Lula manchou o Brasil ao receber Ahmadinejad e me deixa com vergonha de ser brasileiro.

E ainda tem o pior
E se já não bastasse o apoio deslavado ao iraniano, o governo brasileiro ainda viu necessidade de retaliar a liderança judaica brasileira que, corajosamente, protestou em público contra a visita do déspota, deixando de convidá-la a almoço com o presidente de Israel, Shimon Peres, durante sua recente visita ao Brasil.
Para o governo Lula e seus assessores, a comunidade judaica deveria ficar calada enquanto se tripudia sobre sua memória. O que não é nada democrático.

4 comentários:

vanessa disse...

É triste pensar que um país como o Brasil que se diz liberal deixa uma pessoa desta pisar em nosso solo.
Certo que pela nossa imagem internacional de ouvir sempre o que os outros tem a dizer é comum. Mas o que de bom podemos esperar de um lider que não ouvi o que os outros tem a dizer e só olha para seu ideial? Não sei no que o senhor Luiz Inacio pensava quando convidou este homem para cá.
Em nossas diplomacias ele jamais ajudara, pelo contrario só prejudicara nossa imagem. Que apesar de não querermos dependemos em parte dos EUA (no meu ponto de vista) e isso nos rebaixa perante eles...enfraquecendo nossos poderes e fechando mais portas em nossa jornada. Como alguêm no mundo aceitara um lider que da ouvidos a um insano como o Ahmadinejad.

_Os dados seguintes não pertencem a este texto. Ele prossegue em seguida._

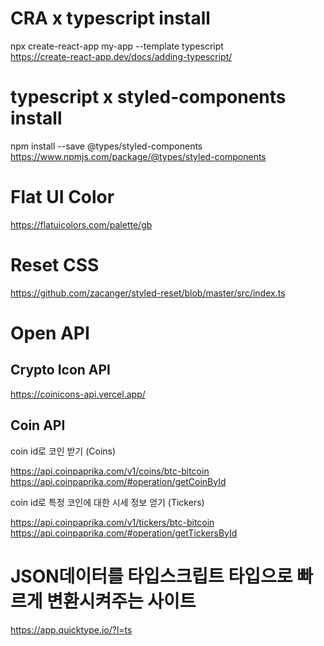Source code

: # CRA x typescript install

npx create-react-app my-app --template typescript <br />
https://create-react-app.dev/docs/adding-typescript/

# typescript x styled-components install

npm install --save @types/styled-components <br />
https://www.npmjs.com/package/@types/styled-components

# Flat UI Color

https://flatuicolors.com/palette/gb

# Reset CSS

https://github.com/zacanger/styled-reset/blob/master/src/index.ts

# Open API

## Crypto Icon API

https://coinicons-api.vercel.app/

## Coin API

coin id로 코인 받기 (Coins)

https://api.coinpaprika.com/v1/coins/btc-bitcoin <br />
https://api.coinpaprika.com/#operation/getCoinById

coin id로 특정 코인에 대한 시세 정보 얻기 (Tickers)

https://api.coinpaprika.com/v1/tickers/btc-bitcoin <br />
https://api.coinpaprika.com/#operation/getTickersById

# JSON데이터를 타입스크립트 타입으로 빠르게 변환시켜주는 사이트<br />

https://app.quicktype.io/?l=ts
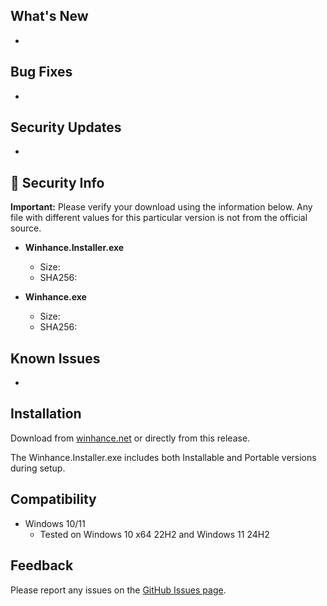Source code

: ## What's New
<!-- List new features and improvements -->
- 

## Bug Fixes
<!-- List fixed issues -->
- 

## Security Updates
<!-- List security improvements -->
- 

## 🔐 Security Info

**Important:** Please verify your download using the information below. Any file with different values for this particular version is not from the official source.

- **Winhance.Installer.exe**
  - Size:   
  - SHA256:   

- **Winhance.exe**
  - Size: 
  - SHA256:   

## Known Issues
<!-- List known issues -->
- 

## Installation
Download from [winhance.net](https://winhance.net) or directly from this release.

The Winhance.Installer.exe includes both Installable and Portable versions during setup.

## Compatibility
- Windows 10/11
  - Tested on Windows 10 x64 22H2 and Windows 11 24H2

## Feedback
Please report any issues on the [GitHub Issues page](https://github.com/memstechtips/Winhance/issues).
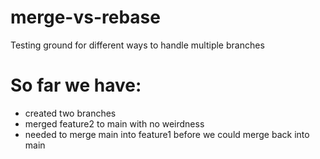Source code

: # merge-vs-rebase
Testing ground for different ways to handle multiple branches

# So far we have:
* created two branches
* merged feature2 to main with no weirdness
* needed to merge main into feature1 before we could merge back into main


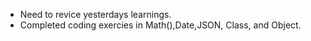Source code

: - Need to revice yesterdays learnings.
- Completed coding exercies in Math(),Date,JSON, Class, and Object.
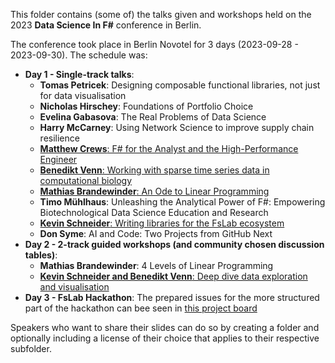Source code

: This folder contains (some of) the talks given and workshops held on the 2023 **Data Science In F#** conference in Berlin.

The conference took place in Berlin Novotel for 3 days (2023-09-28 - 2023-09-30). The schedule was:
- **Day 1 - Single-track talks**:
  - **Tomas Petricek**: Designing composable functional libraries, not just for data visualisation
  - **Nicholas Hirschey**: Foundations of Portfolio Choice
  - **Evelina Gabasova**: The Real Problems of Data Science
  - **Harry McCarney**: Using Network Science to improve supply chain resilience
  - [**Matthew Crews**: F# for the Analyst and the High-Performance Engineer](./fsharp_for_the_analyst_and_the_high_performance_engineer)
  - [**Benedikt Venn**: Working with sparse time series data in computational biology](./working_with_sparse_time_series_data_in_computational_biology)
  - [**Mathias Brandewinder**: An Ode to Linear Programming](./an_ode_to_linear_programming)
  - **Timo Mühlhaus**: Unleashing the Analytical Power of F#: Empowering Biotechnological Data Science Education and Research
  - [**Kevin Schneider**: Writing libraries for the FsLab ecosystem](./writing_libraries_for_the_fslab_ecosystem_Kevin_Schneider)
  - **Don Syme**: AI and Code: Two Projects from GitHub Next
- **Day 2 - 2-track guided workshops (and community chosen discussion tables)**:
  - **Mathias Brandewinder**: 4 Levels of Linear Programming
  - [**Kevin Schneider and Benedikt Venn**: Deep dive data exploration and visualisation](https://github.com/bvenn/brewing-discoveries-workshop)
-  **Day 3  - FsLab Hackathon**: The prepared issues for the more structured part of the hackathon can bee seen in [this project board](https://github.com/orgs/fslaborg/projects/6)  

Speakers who want to share their slides can do so by creating a folder and optionally including a license of their choice that applies to their respective subfolder.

Sou só um jovem independente de religiões, mas que sabe ouvir e respeitar o ponto de vista de cada uma. Não sou ateo. Só estou aberto a conhecimentos novos da historia de nossos povos em geral.

Anônimo disse...

Mas também, PB, o que se pode esperar de um presidente que afirma que, se o mundo fosse quadrado, não haveria aquecimento global? E que, no caso específico do Irã, que a repressão ao povo nas ruas de Teerã não passou de um casinho menor, algo como uma briga de torcidas?

O articulista acerta quando diz que o Brasil não sabe o que fazer com sua liderança internacional. Aliás, sabe, sim - alia-se aos inimigos dos EUA na tola expectativa de liderá-los na construção de uma nova ordem mundial.
Mas, pergunto, dá para construir uma nova ordem mundial tendo como aliados Hugo Chávez, Robert Mugabe e esse governante maluco do Irã?

Eu, hein!! Bato na madeira três vezes - toc, toc, toc!!!

Anônimo disse...

Cara fico Passado com tanta mediocridade.EUA,aliado histórico ?
Não seria explorador histórico.
Os europeus tem um apreço filho da mãe pelos africanos.latinos,asiatics etc.Preconceito Velado Velho. Nazismo Puro.
Tu quer ler uma Coisa Os polacos odeiam negros.os alemães idem.
Todos adoram os brasileiros: Para explorar; turismo sexual ; biopiratear...etc.
Então esse ódio se espalhou, chegou até os extremistas. Eles por "natureza" São do jeito que são. Imagina ser escrachado,e tudo que é ado pela comunidade europeia. Ai mano é bala trocada. todos morrem e acabam no Inferno.
Quanto a politica externa, nós recebemos aqui o melhor e o pior dos Governantes Mundiais. Por que não ao Presidente do Irã ?
Reagan,Bush "filho". De Goulle que ainda tirou sarro,entre outras "Sumidades".
Eu também fiquei passado quando li uma entrevista desse "louco" Iraniano. Mas independente dele o 'Povo' Iraniano merece respeito. E ele é o Presidente do Irã, assim como Lula é o presidente do Brasil.

vanessa disse...

Bem, por mais que seja de por interesse em nossa biodiversidade, nossas mulheres. Não deixa de ser um aliado... Todos merecem respeito eu concordo...mas darmos respeito a um LIDER que não respeita os outros?? é dificil...não vejo diplomacia a quem não ouve os outros.